Boris Johnson says the cut from 0.7% to 0.5% is temporary and will return to 0.7% when economic circumstances allow

Arguments against cutting aid

It’s worth noting that every living prime minister besides Boris Johnson is against cutting aid

There’s been quite an active response outlining the impact of the cuts from various activists such as this tweet from Malala Yousafzai:

Some further arguments against cutting aid include…

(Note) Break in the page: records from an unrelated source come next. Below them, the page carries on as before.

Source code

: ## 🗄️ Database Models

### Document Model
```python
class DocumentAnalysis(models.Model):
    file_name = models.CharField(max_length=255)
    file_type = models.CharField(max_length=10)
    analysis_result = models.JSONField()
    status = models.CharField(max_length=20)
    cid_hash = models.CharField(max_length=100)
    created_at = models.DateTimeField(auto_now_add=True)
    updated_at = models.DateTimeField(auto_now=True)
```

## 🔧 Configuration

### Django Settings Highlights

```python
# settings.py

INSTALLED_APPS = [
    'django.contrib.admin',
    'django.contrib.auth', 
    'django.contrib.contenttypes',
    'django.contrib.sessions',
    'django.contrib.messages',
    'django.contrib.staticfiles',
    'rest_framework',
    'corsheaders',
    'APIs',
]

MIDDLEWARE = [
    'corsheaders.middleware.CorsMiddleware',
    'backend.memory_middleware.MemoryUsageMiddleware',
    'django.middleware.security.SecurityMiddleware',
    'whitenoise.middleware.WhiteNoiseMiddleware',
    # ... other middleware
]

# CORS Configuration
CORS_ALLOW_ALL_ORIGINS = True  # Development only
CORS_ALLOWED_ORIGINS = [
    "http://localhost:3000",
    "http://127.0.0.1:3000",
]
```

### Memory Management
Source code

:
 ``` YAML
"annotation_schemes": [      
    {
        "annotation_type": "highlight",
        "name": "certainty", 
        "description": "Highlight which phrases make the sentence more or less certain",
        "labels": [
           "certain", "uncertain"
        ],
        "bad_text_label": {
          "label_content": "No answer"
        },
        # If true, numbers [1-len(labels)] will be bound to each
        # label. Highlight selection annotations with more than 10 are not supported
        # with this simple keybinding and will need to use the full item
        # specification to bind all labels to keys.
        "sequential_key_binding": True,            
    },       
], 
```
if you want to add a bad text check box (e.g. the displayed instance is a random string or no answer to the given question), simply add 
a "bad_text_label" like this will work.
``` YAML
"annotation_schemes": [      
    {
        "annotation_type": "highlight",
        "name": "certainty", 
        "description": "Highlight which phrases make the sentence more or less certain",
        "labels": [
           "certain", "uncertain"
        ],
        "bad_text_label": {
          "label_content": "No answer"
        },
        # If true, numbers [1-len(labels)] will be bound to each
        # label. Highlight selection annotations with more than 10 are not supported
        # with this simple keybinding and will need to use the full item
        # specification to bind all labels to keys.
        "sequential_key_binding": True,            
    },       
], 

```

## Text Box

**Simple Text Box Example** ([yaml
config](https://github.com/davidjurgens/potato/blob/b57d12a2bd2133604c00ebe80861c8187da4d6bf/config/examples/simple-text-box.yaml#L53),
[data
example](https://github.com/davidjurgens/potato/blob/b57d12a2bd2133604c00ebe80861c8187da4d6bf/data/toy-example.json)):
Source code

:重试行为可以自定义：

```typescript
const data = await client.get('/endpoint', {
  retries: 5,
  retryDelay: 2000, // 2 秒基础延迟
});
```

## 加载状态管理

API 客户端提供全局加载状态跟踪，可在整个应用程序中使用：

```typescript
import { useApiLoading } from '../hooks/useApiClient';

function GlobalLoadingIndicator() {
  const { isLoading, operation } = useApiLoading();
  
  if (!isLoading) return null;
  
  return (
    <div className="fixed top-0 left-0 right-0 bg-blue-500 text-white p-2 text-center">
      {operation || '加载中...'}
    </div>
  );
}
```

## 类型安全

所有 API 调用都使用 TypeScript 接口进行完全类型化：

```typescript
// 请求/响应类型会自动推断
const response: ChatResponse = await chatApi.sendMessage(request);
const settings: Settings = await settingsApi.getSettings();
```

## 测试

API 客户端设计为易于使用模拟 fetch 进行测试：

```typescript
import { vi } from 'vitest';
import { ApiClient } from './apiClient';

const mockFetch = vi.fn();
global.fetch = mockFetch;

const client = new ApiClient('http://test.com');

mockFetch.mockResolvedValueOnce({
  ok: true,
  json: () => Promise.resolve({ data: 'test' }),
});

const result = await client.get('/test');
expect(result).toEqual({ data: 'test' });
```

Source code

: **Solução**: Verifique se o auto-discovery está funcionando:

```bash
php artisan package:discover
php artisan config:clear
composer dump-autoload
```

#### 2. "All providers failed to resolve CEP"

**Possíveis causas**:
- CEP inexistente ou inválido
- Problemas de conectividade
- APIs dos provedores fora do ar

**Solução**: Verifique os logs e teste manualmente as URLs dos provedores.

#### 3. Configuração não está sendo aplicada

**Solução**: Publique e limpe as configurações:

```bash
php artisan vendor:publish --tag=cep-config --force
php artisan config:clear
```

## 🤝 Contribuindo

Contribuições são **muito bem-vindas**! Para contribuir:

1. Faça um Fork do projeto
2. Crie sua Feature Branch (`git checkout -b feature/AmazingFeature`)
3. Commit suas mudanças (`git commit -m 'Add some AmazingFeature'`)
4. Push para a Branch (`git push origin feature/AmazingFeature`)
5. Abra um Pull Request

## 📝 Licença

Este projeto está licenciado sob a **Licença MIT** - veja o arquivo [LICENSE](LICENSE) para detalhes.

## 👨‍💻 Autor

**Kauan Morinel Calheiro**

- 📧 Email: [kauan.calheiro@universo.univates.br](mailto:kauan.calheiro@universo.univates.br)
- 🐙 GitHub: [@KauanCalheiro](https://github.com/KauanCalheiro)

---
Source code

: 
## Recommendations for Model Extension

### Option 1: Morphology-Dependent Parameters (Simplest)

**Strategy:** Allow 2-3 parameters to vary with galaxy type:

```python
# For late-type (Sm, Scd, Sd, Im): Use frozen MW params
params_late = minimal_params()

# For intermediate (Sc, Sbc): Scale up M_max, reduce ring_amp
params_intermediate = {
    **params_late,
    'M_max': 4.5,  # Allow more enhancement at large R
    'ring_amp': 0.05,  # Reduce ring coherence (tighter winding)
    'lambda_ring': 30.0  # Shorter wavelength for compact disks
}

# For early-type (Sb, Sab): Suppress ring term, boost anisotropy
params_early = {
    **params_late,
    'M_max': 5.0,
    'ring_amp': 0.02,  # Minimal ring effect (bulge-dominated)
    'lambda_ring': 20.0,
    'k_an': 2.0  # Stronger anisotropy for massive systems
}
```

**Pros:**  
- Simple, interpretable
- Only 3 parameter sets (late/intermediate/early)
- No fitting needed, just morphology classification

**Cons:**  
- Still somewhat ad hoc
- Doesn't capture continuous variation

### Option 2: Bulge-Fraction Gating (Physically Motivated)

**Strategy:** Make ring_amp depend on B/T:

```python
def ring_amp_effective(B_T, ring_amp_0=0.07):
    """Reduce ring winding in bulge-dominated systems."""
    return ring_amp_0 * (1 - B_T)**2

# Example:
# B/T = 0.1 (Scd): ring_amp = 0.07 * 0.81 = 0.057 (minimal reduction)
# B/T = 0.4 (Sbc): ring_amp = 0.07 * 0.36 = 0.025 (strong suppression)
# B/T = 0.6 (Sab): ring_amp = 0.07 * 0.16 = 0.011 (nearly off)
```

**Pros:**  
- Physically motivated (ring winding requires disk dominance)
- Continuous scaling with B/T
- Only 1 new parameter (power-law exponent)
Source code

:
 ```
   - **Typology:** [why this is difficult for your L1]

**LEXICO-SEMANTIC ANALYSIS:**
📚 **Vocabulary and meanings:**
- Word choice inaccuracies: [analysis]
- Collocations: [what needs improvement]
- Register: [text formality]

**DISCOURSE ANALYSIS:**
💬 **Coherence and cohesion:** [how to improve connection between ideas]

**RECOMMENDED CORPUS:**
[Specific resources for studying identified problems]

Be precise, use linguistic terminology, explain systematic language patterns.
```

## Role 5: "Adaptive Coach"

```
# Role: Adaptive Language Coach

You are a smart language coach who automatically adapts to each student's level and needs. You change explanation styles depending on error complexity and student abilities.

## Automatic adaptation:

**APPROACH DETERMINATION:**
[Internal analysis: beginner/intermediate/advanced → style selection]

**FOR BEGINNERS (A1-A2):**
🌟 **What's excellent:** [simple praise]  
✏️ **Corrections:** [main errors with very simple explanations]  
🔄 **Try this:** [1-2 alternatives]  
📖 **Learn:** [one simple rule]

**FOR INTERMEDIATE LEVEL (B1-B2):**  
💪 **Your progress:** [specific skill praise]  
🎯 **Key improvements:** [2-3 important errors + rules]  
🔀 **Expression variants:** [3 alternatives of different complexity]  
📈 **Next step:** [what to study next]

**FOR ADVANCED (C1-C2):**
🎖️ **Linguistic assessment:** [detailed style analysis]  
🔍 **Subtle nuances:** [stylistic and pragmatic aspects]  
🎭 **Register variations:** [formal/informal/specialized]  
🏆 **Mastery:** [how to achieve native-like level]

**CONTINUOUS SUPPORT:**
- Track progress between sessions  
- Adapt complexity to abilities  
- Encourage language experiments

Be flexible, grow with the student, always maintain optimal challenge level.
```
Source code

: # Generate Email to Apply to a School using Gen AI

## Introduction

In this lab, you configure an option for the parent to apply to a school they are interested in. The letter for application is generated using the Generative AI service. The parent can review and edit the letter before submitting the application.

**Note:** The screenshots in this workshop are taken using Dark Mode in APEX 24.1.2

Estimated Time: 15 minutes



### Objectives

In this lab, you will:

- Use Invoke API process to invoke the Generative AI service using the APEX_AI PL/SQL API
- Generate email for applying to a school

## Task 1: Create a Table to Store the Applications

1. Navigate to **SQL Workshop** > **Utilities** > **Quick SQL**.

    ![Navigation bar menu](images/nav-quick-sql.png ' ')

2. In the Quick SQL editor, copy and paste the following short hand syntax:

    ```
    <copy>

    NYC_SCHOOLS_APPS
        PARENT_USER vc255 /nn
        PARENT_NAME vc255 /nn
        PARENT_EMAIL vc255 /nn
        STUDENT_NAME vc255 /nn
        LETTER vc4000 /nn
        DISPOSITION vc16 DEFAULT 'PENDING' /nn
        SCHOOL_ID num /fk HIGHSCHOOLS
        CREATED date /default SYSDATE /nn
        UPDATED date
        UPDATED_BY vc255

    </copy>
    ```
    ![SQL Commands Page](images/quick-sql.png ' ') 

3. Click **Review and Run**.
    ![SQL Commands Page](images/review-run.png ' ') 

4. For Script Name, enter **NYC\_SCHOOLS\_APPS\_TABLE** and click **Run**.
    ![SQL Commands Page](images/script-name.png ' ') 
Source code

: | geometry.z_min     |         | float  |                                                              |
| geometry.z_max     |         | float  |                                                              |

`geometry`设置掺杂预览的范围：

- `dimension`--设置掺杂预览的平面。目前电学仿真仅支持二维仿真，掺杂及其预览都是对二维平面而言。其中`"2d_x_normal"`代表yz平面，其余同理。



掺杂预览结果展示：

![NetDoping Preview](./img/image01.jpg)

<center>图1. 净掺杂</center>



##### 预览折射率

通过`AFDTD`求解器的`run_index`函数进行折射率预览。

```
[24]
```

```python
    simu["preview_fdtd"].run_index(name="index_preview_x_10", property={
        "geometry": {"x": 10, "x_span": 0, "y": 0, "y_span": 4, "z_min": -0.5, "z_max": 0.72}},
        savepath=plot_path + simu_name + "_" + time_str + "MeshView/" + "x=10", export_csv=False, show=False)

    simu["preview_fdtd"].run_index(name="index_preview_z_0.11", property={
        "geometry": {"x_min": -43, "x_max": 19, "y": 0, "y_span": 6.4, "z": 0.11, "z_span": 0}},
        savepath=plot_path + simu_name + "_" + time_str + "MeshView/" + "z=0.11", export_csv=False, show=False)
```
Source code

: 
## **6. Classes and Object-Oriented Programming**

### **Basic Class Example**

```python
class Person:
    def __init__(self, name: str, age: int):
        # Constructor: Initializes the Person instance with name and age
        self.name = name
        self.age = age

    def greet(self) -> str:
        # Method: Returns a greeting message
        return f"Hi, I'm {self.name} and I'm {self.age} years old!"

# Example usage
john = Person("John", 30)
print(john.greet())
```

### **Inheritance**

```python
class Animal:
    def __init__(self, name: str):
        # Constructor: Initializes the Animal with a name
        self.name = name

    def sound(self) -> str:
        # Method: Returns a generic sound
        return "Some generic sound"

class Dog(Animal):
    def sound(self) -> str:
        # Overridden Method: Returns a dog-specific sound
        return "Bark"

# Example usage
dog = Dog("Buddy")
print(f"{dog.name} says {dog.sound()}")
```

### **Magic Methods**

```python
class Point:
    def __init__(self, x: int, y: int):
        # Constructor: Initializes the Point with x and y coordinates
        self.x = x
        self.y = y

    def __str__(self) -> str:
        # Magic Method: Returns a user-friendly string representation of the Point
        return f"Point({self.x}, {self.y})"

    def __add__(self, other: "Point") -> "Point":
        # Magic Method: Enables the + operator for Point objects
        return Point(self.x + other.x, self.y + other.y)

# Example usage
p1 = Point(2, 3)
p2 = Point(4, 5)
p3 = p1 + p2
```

  1. UK is already spending LESS on UK aid anyway, it’s down from $14 to to $10 Billion this year compared to the previous year already, because our GNP has already shrunk due to the pandemic. Thus the link between the economy doing worse and aid spending being cut is ALREADY in place!
  2. It’s a relatively small amount money that will do very little to help the UK get back on its feet, whereas the difference this money might make abroad is huge.
  3. Related to point 2, this could well be false economy – that money could prevent further strain on the UK economy, OR help the UK economy, especially since UK aid is now organised through the FCO rather than DFID, and the former is more cynical in the way it spends UK aid money anyway – more likely to use it to benefit the UK economy.
  4. Contrary to the news reporting about Philanthropists ‘stepping in’ to plug the UK aid cuts, this isn’t true – the aid cut is worth around $3 Billion the ‘pledge’ is currently at around $100 Million – 30 times less. This is a good example of media bias, the mainstream media REALLY should be more critical of these global elites!